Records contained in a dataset
########################################

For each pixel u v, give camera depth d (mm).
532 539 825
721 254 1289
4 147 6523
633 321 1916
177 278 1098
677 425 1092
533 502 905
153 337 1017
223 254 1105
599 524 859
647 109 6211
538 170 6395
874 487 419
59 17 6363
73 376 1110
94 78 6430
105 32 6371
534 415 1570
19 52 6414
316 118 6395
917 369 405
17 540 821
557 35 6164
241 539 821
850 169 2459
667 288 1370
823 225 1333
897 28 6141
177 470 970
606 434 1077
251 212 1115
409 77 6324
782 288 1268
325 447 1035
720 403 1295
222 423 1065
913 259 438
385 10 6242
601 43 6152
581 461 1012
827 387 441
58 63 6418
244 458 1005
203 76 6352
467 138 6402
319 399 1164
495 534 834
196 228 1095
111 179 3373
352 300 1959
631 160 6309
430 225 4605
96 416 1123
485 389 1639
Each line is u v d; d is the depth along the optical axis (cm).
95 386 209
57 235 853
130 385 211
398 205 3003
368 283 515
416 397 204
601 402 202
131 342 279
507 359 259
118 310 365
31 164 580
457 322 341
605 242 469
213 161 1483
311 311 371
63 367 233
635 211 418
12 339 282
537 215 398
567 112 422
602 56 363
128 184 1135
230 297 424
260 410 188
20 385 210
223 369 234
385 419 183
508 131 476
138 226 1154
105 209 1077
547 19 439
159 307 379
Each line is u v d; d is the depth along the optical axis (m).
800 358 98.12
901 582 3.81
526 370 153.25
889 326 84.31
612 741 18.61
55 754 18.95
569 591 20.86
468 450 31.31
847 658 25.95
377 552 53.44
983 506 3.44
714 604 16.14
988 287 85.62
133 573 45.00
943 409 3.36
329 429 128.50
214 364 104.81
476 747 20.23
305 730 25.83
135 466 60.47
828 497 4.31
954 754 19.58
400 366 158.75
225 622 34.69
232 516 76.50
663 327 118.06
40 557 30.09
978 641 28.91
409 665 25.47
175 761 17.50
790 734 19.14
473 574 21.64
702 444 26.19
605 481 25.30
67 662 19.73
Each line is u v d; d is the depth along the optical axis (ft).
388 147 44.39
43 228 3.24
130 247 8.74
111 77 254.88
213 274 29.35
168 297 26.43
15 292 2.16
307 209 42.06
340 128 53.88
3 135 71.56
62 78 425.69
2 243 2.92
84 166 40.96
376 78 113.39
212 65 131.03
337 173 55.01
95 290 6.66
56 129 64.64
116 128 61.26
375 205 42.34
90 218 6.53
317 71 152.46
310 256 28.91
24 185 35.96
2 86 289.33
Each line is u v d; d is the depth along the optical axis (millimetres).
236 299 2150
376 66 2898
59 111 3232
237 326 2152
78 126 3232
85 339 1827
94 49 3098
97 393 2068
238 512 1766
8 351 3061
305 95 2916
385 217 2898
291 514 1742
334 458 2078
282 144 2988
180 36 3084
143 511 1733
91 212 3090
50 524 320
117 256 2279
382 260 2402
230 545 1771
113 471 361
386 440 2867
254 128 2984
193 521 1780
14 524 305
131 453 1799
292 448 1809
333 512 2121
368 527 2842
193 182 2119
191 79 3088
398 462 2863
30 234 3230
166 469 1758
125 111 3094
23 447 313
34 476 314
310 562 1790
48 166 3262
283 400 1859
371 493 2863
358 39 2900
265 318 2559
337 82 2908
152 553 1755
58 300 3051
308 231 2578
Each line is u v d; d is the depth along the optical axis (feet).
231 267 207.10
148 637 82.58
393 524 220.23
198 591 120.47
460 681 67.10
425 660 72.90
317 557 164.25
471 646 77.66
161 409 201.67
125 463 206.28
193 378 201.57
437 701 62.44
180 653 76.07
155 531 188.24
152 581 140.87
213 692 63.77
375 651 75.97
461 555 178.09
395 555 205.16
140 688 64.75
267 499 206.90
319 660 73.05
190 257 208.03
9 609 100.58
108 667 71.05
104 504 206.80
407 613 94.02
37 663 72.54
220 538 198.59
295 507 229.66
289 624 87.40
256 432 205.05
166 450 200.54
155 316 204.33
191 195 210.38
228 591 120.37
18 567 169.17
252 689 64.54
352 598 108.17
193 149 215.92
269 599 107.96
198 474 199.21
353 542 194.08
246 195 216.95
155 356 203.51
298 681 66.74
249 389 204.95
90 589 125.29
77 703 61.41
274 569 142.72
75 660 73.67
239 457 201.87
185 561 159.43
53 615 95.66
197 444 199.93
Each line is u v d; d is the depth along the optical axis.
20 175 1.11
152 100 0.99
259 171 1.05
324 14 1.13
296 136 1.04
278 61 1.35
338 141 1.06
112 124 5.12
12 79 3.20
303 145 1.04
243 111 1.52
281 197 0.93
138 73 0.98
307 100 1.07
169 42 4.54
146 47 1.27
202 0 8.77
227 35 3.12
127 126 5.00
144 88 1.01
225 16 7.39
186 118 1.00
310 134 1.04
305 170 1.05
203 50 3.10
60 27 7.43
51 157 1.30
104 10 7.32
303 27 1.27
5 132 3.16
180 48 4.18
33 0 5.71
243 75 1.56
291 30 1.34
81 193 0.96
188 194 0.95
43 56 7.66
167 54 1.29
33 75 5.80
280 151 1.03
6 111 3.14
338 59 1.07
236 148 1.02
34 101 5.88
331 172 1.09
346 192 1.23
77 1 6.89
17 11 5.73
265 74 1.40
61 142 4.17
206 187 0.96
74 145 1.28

########################################

Every entry above should be written out again, precisely.

Your response:
For each pixel u v, give camera depth d (mm).
532 539 825
721 254 1289
4 147 6523
633 321 1916
177 278 1098
677 425 1092
533 502 905
153 337 1017
223 254 1105
599 524 859
647 109 6211
538 170 6395
874 487 419
59 17 6363
73 376 1110
94 78 6430
105 32 6371
534 415 1570
19 52 6414
316 118 6395
917 369 405
17 540 821
557 35 6164
241 539 821
850 169 2459
667 288 1370
823 225 1333
897 28 6141
177 470 970
606 434 1077
251 212 1115
409 77 6324
782 288 1268
325 447 1035
720 403 1295
222 423 1065
913 259 438
385 10 6242
601 43 6152
581 461 1012
827 387 441
58 63 6418
244 458 1005
203 76 6352
467 138 6402
319 399 1164
495 534 834
196 228 1095
111 179 3373
352 300 1959
631 160 6309
430 225 4605
96 416 1123
485 389 1639
Each line is u v d; d is the depth along the optical axis (cm).
95 386 209
57 235 853
130 385 211
398 205 3003
368 283 515
416 397 204
601 402 202
131 342 279
507 359 259
118 310 365
31 164 580
457 322 341
605 242 469
213 161 1483
311 311 371
63 367 233
635 211 418
12 339 282
537 215 398
567 112 422
602 56 363
128 184 1135
230 297 424
260 410 188
20 385 210
223 369 234
385 419 183
508 131 476
138 226 1154
105 209 1077
547 19 439
159 307 379
Each line is u v d; d is the depth along the optical axis (m).
800 358 98.12
901 582 3.81
526 370 153.25
889 326 84.31
612 741 18.61
55 754 18.95
569 591 20.86
468 450 31.31
847 658 25.95
377 552 53.44
983 506 3.44
714 604 16.14
988 287 85.62
133 573 45.00
943 409 3.36
329 429 128.50
214 364 104.81
476 747 20.23
305 730 25.83
135 466 60.47
828 497 4.31
954 754 19.58
400 366 158.75
225 622 34.69
232 516 76.50
663 327 118.06
40 557 30.09
978 641 28.91
409 665 25.47
175 761 17.50
790 734 19.14
473 574 21.64
702 444 26.19
605 481 25.30
67 662 19.73
Each line is u v d; d is the depth along the optical axis (ft).
388 147 44.39
43 228 3.24
130 247 8.74
111 77 254.88
213 274 29.35
168 297 26.43
15 292 2.16
307 209 42.06
340 128 53.88
3 135 71.56
62 78 425.69
2 243 2.92
84 166 40.96
376 78 113.39
212 65 131.03
337 173 55.01
95 290 6.66
56 129 64.64
116 128 61.26
375 205 42.34
90 218 6.53
317 71 152.46
310 256 28.91
24 185 35.96
2 86 289.33
Each line is u v d; d is the depth along the optical axis (millimetres).
236 299 2150
376 66 2898
59 111 3232
237 326 2152
78 126 3232
85 339 1827
94 49 3098
97 393 2068
238 512 1766
8 351 3061
305 95 2916
385 217 2898
291 514 1742
334 458 2078
282 144 2988
180 36 3084
143 511 1733
91 212 3090
50 524 320
117 256 2279
382 260 2402
230 545 1771
113 471 361
386 440 2867
254 128 2984
193 521 1780
14 524 305
131 453 1799
292 448 1809
333 512 2121
368 527 2842
193 182 2119
191 79 3088
398 462 2863
30 234 3230
166 469 1758
125 111 3094
23 447 313
34 476 314
310 562 1790
48 166 3262
283 400 1859
371 493 2863
358 39 2900
265 318 2559
337 82 2908
152 553 1755
58 300 3051
308 231 2578
Each line is u v d; d is the depth along the optical axis (feet).
231 267 207.10
148 637 82.58
393 524 220.23
198 591 120.47
460 681 67.10
425 660 72.90
317 557 164.25
471 646 77.66
161 409 201.67
125 463 206.28
193 378 201.57
437 701 62.44
180 653 76.07
155 531 188.24
152 581 140.87
213 692 63.77
375 651 75.97
461 555 178.09
395 555 205.16
140 688 64.75
267 499 206.90
319 660 73.05
190 257 208.03
9 609 100.58
108 667 71.05
104 504 206.80
407 613 94.02
37 663 72.54
220 538 198.59
295 507 229.66
289 624 87.40
256 432 205.05
166 450 200.54
155 316 204.33
191 195 210.38
228 591 120.37
18 567 169.17
252 689 64.54
352 598 108.17
193 149 215.92
269 599 107.96
198 474 199.21
353 542 194.08
246 195 216.95
155 356 203.51
298 681 66.74
249 389 204.95
90 589 125.29
77 703 61.41
274 569 142.72
75 660 73.67
239 457 201.87
185 561 159.43
53 615 95.66
197 444 199.93
Each line is u v d; d is the depth along the optical axis.
20 175 1.11
152 100 0.99
259 171 1.05
324 14 1.13
296 136 1.04
278 61 1.35
338 141 1.06
112 124 5.12
12 79 3.20
303 145 1.04
243 111 1.52
281 197 0.93
138 73 0.98
307 100 1.07
169 42 4.54
146 47 1.27
202 0 8.77
227 35 3.12
127 126 5.00
144 88 1.01
225 16 7.39
186 118 1.00
310 134 1.04
305 170 1.05
203 50 3.10
60 27 7.43
51 157 1.30
104 10 7.32
303 27 1.27
5 132 3.16
180 48 4.18
33 0 5.71
243 75 1.56
291 30 1.34
81 193 0.96
188 194 0.95
43 56 7.66
167 54 1.29
33 75 5.80
280 151 1.03
6 111 3.14
338 59 1.07
236 148 1.02
34 101 5.88
331 172 1.09
346 192 1.23
77 1 6.89
17 11 5.73
265 74 1.40
61 142 4.17
206 187 0.96
74 145 1.28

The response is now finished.